(What to do): Retype the data exactly, from its first line to the line containing "exposure_s: 1/1000", including both, and skip any picture.

(Input):

────────────────────────────────────────

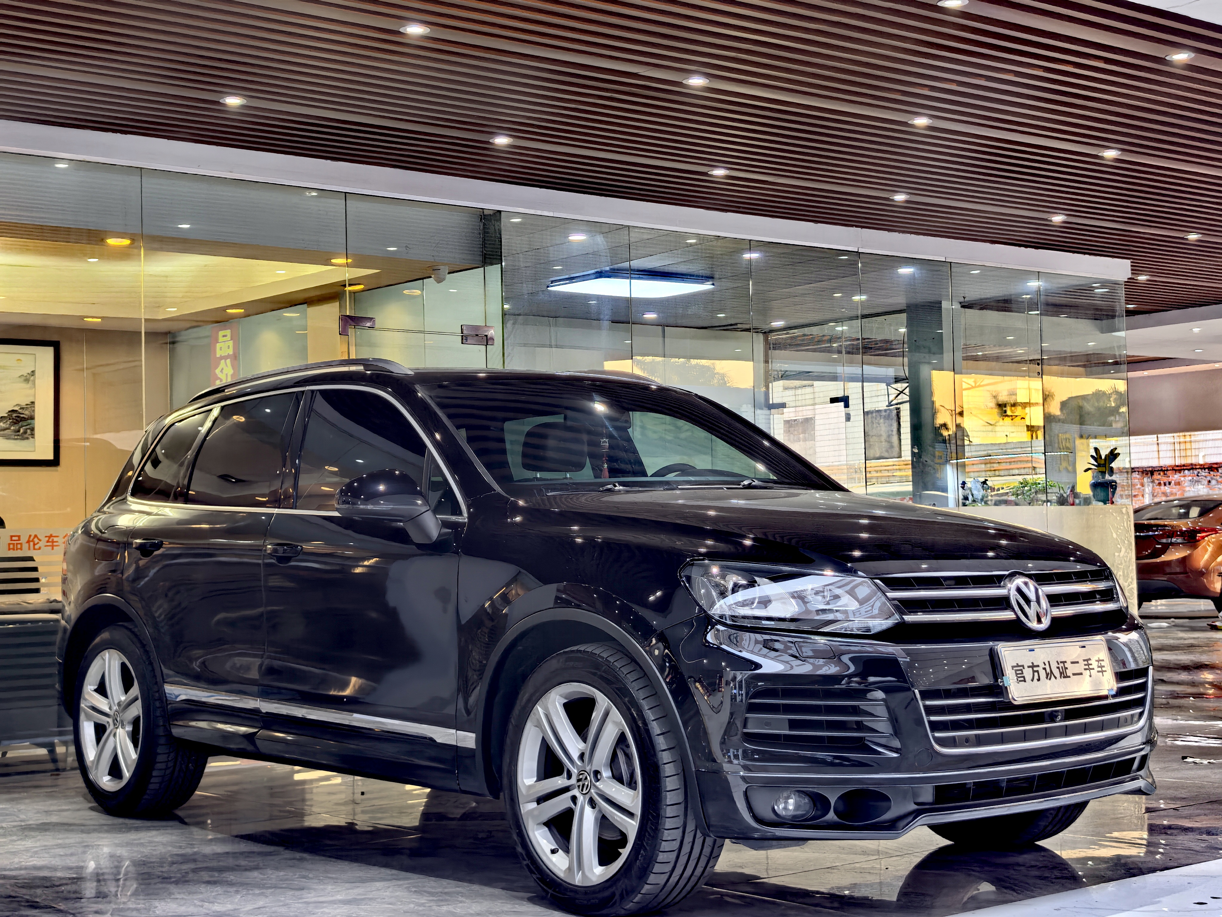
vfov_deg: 27.0
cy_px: 458
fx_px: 1906
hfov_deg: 35.5
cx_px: 611
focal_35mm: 54
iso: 160
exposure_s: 1/541
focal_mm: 6.98
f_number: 1.4
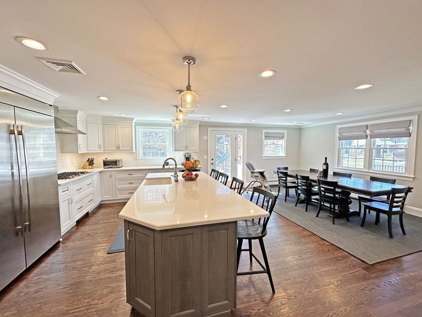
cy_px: 158
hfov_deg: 102.1
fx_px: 171
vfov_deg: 85.7
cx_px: 211
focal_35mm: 14
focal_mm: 2.22
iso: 80
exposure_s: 1/120
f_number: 2.2
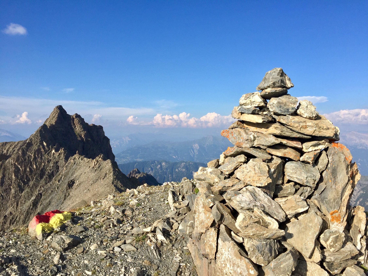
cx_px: 184
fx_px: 308
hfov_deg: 61.7
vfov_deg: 48.2
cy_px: 138
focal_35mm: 29
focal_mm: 4.15
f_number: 2.2
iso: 32
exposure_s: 1/2475
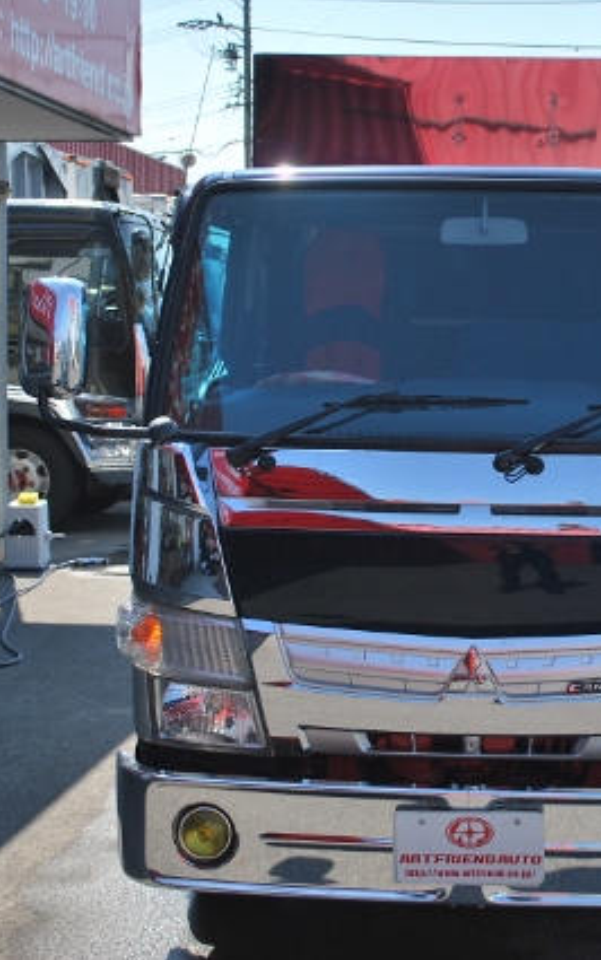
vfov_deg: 30.7
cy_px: 481
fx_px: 1748
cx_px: 488
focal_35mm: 67
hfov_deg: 19.3
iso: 125
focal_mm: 29
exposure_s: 1/1000
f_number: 4.8
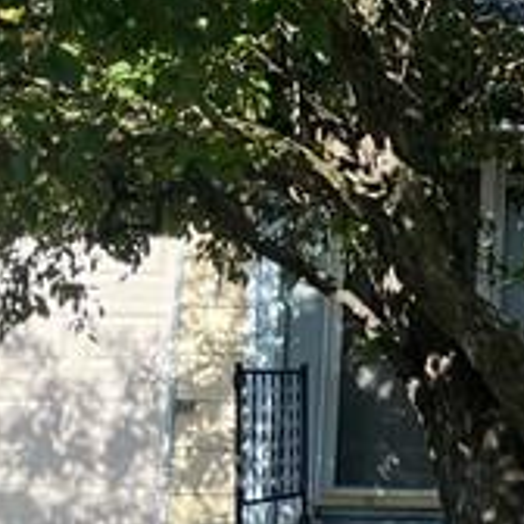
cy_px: 181
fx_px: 2398
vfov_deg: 12.5
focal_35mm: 140
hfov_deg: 11.2
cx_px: 1073
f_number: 1.6
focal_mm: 5.1
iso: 32
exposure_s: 1/1152
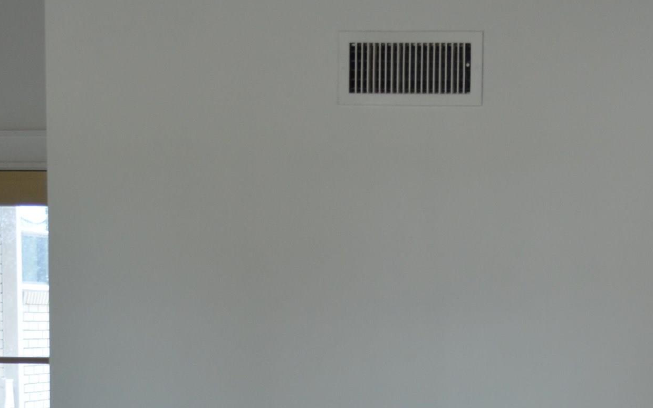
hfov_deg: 19.4
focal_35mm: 106
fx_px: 1887
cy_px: 523
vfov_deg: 12.0
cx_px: 552
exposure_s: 1/60
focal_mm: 28
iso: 500
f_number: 4.5
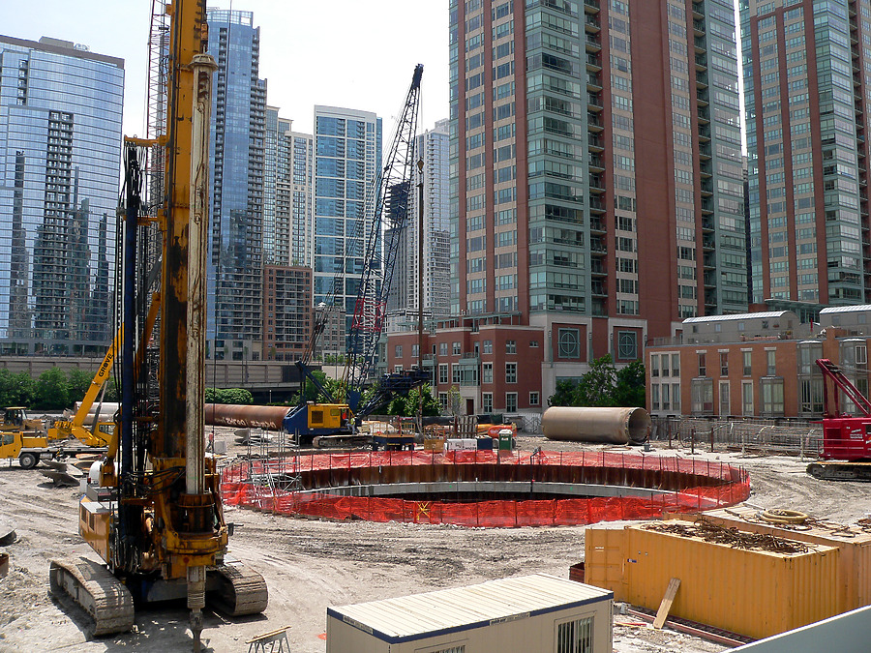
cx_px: 436
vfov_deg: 39.7
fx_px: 906
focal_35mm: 36
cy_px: 326
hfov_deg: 51.4
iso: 80
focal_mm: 6
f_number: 4
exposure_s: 1/640
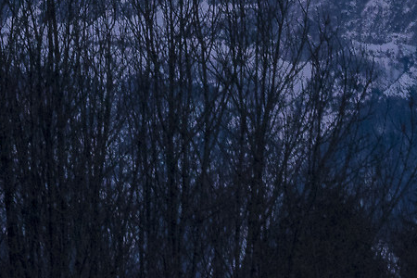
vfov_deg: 3.1
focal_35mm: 440
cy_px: -426
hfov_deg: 4.6
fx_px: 5092
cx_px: -355
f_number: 14
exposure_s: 1/50
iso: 800
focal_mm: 55
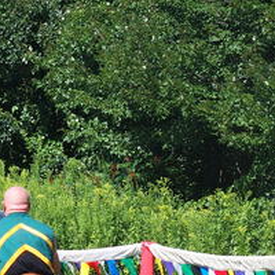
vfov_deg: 5.9
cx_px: 19
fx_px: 2678
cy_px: 210
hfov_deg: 5.9
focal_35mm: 298
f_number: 4
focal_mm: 31.8
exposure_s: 1/640
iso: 100
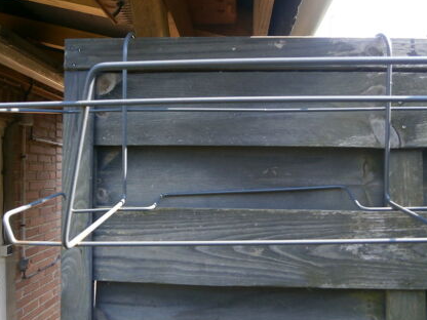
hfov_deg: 59.9
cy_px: 172
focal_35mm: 30
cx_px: 226
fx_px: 370
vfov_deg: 46.8
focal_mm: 4.7
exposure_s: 1/250
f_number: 2.8
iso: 125
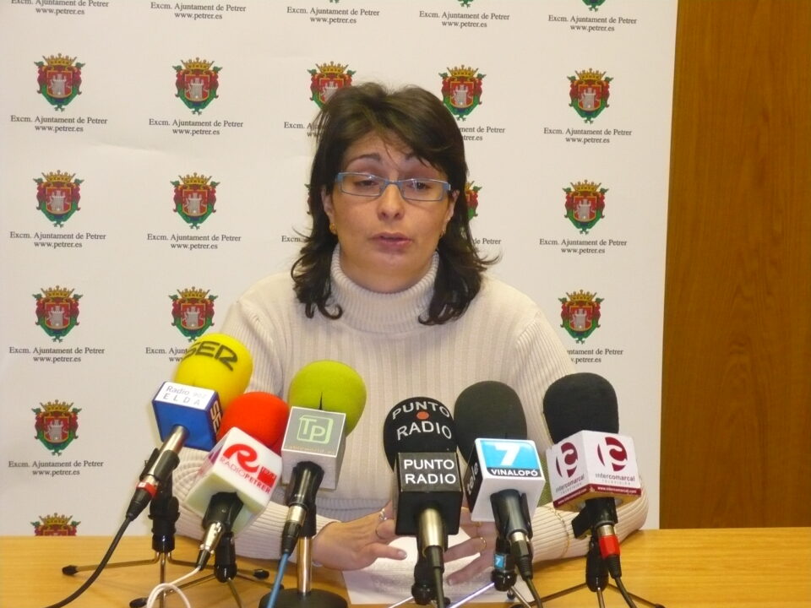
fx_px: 2273
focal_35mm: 97
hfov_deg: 20.2
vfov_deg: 15.2
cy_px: 304
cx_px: 406
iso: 400
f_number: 4.8
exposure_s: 1/30
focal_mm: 16.1
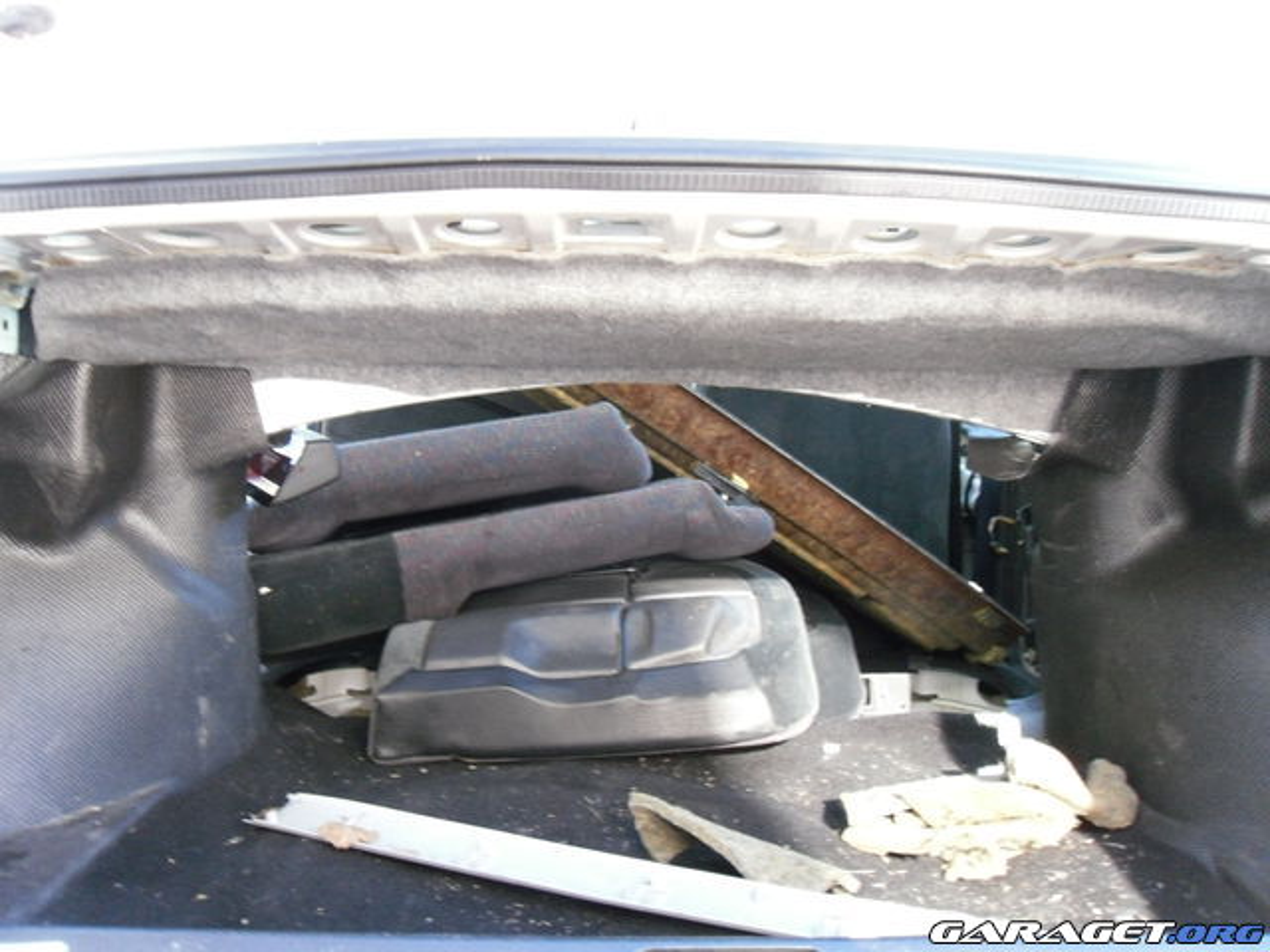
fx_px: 1284
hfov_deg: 52.6
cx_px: 635
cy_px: 476
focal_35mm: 35
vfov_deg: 40.7
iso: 400
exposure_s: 1/45
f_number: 3.5
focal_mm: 6.3
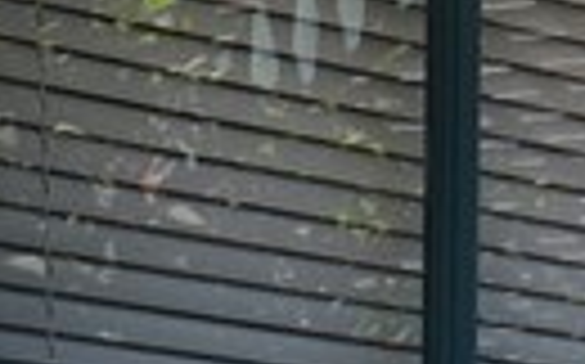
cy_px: 1128
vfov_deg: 6.2
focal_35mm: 192
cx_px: 428
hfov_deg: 10.9
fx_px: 3058
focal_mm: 5.4
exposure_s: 1/1238
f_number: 1.8
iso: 25
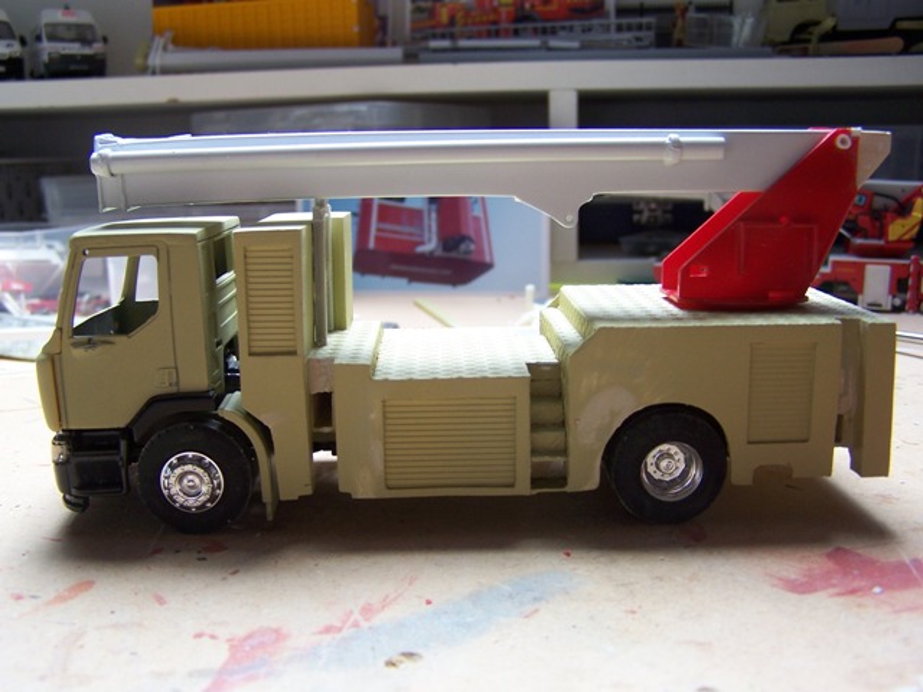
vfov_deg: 37.7
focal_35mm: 38
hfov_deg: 49.0
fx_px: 1013
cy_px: 346
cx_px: 462
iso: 80
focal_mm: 6.3
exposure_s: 1/45
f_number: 2.8
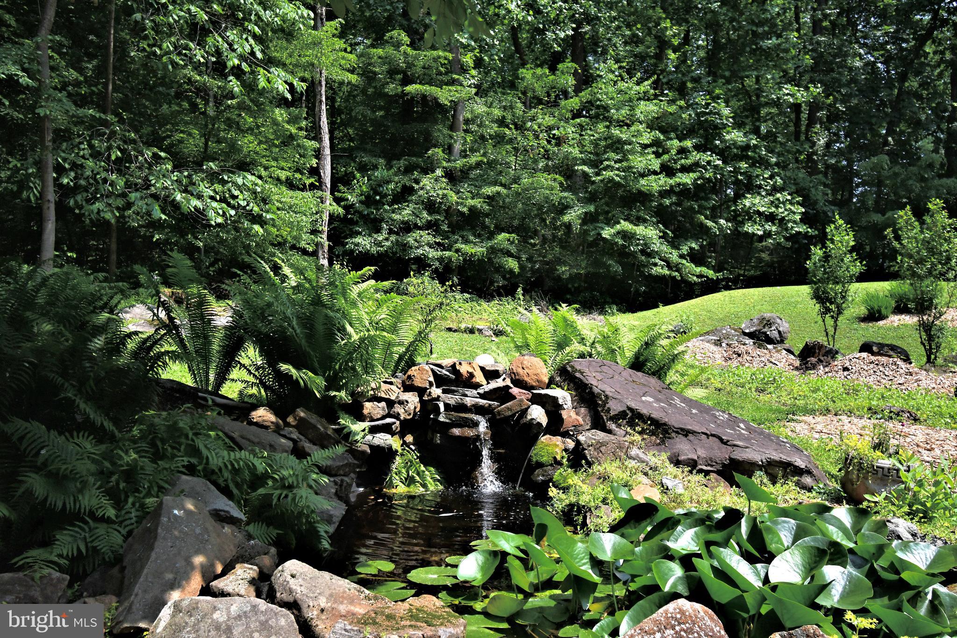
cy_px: 319
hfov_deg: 61.9
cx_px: 478
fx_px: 797
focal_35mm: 30
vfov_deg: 43.6
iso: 800
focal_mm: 20
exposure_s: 1/4000
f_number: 5.6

────────────────────────────────────────

(Task result):
vfov_deg: 27.0
cy_px: 458
fx_px: 1906
hfov_deg: 35.5
cx_px: 611
focal_35mm: 54
iso: 160
exposure_s: 1/541
focal_mm: 6.98
f_number: 1.4
cy_px: 158
hfov_deg: 102.1
fx_px: 171
vfov_deg: 85.7
cx_px: 211
focal_35mm: 14
focal_mm: 2.22
iso: 80
exposure_s: 1/120
f_number: 2.2
cx_px: 184
fx_px: 308
hfov_deg: 61.7
vfov_deg: 48.2
cy_px: 138
focal_35mm: 29
focal_mm: 4.15
f_number: 2.2
iso: 32
exposure_s: 1/2475
vfov_deg: 30.7
cy_px: 481
fx_px: 1748
cx_px: 488
focal_35mm: 67
hfov_deg: 19.3
iso: 125
focal_mm: 29
exposure_s: 1/1000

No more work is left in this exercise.